* _PAGE_
__________________________________________________

UKB storage to upload processed bulk data

sina-mansour commented 2 years ago

Following on the suggestion by @Lestropie (this commit):

RS: As per discussion, need to find out how much data can be uploaded per subject to UKB (and indeed what volume of data could potentially be hosted elsewhere). Any temporaries that are not to be later hosted anywhere are better off being stored on a RAM file system. My typical approach here is to load all input data into a scratch directory that I can force to be in /tmp/, store all intermediate files and final outputs there, and only upon script completion do I then write the desired derivatives to the location requested by the user. I then only retain the scratch directory if the user explicitly requests that it be retained. Your structure here checks for the pre-existence of calculated files, which is useful when you are testing perturbations to the script, but for final deployment this ability is not as high a priority.

sina-mansour commented 2 years ago

We're currently storing all intermediary files on the scratch file system. The following processed data are stored/will be stored to be shared with the public:

Native atlases:
- Surface atlases registered to the native space are available as nifti volumetric hard parcellations and will be released as such
- These atlases include 20 from Schaefer et al. as well as the HCP MMP1.0 atlas
Functional time-series:
- We have provide the resting state time-series for all of the atlases (we decided to provide the time-series rather than correlation connectivity measure as this would increase the possible usecases)
- We have also provided a global signal time-series for studies aiming to apply global signal regression
Structural connectivity:
- We will provide high-resolution endpoints in native/MNI for all mapped streamlines (only the ends of tractograms, to reduce size)
- We will also provide the following a wide range of connectivity measures (streamline count, FBC, density, length, etc.) mapped to different atlases.

We'll need to ensure that we can somehow upload three sets of bulk data for every individual back to the UKB storage:

atlases
functional time-series
structural connectivity measures

@caioseguin would you be able to enquire from UKbiobank to see if they will accept that and whether there are certain limits that we need to adhere to?

caioseguin commented 2 years ago

I will ask them and get back to you.

sina-mansour commented 1 year ago

This issue has been left dormant for a while. The last update is that we were able to return the results to the UK biobank over a secure sFTP connection (using MediaFlux).

UKB has informed us that the resource should be made available in a new release (planned for November 2023).

sina-mansour / UKB-connectomics

UKB storage to upload processed bulk data #11

__________________________________________________

* _EXCERPTED RECORDS_
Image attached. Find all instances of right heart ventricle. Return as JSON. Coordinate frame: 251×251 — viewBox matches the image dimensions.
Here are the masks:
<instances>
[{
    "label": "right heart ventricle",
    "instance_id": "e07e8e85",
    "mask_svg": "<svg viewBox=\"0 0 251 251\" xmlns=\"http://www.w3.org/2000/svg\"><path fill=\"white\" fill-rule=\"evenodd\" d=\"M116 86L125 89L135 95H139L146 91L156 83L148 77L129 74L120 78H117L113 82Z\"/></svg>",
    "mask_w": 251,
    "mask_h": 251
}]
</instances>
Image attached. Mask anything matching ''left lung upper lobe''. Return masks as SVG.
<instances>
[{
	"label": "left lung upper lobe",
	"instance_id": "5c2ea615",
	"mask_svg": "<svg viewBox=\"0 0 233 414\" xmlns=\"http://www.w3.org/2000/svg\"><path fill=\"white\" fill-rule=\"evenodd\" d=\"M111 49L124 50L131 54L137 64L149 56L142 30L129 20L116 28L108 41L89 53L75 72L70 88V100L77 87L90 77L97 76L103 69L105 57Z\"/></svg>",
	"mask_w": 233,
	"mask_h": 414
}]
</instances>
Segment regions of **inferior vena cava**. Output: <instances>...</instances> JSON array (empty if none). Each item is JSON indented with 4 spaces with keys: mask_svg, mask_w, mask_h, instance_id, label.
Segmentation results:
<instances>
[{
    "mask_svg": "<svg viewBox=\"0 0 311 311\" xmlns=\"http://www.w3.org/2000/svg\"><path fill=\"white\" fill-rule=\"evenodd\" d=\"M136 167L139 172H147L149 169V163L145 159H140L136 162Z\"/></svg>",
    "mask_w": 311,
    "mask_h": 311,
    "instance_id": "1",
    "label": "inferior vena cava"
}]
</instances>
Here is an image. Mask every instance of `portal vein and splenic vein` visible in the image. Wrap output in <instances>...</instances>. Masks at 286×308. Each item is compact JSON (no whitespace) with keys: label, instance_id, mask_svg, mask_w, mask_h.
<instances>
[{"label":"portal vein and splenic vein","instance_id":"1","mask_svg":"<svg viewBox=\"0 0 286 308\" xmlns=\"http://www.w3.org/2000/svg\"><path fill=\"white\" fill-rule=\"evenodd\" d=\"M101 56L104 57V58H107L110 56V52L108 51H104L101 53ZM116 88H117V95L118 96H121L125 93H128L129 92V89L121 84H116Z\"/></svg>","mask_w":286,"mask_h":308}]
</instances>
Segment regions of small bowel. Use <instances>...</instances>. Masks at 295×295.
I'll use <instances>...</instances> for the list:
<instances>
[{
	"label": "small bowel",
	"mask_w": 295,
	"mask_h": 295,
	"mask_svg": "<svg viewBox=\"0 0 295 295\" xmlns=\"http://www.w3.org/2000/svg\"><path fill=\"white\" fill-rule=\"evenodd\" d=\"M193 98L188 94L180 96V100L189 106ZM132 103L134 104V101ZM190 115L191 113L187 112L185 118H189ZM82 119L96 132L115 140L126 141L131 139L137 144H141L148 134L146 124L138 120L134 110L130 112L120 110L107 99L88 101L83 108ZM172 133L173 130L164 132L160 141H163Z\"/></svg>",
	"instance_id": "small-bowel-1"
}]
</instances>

__________________________________________________

* _REQUIRED TASK 1_
Write out the passage of the thread exactly, beginning at the words that have "caioseguin commented 2" and stopping after "for November 2023).".
* _REQUIRED TASK 2_
According to the thread, how were the results returned to the UK Biobank?
The data above is separate material, apart from the thread.

* _TASK RESULT 1_
caioseguin commented 2 years ago

I will ask them and get back to you.

sina-mansour commented 1 year ago

This issue has been left dormant for a while. The last update is that we were able to return the results to the UK biobank over a secure sFTP connection (using MediaFlux).

UKB has informed us that the resource should be made available in a new release (planned for November 2023).

* _TASK RESULT 2_
They were returned over a secure sFTP connection using MediaFlux.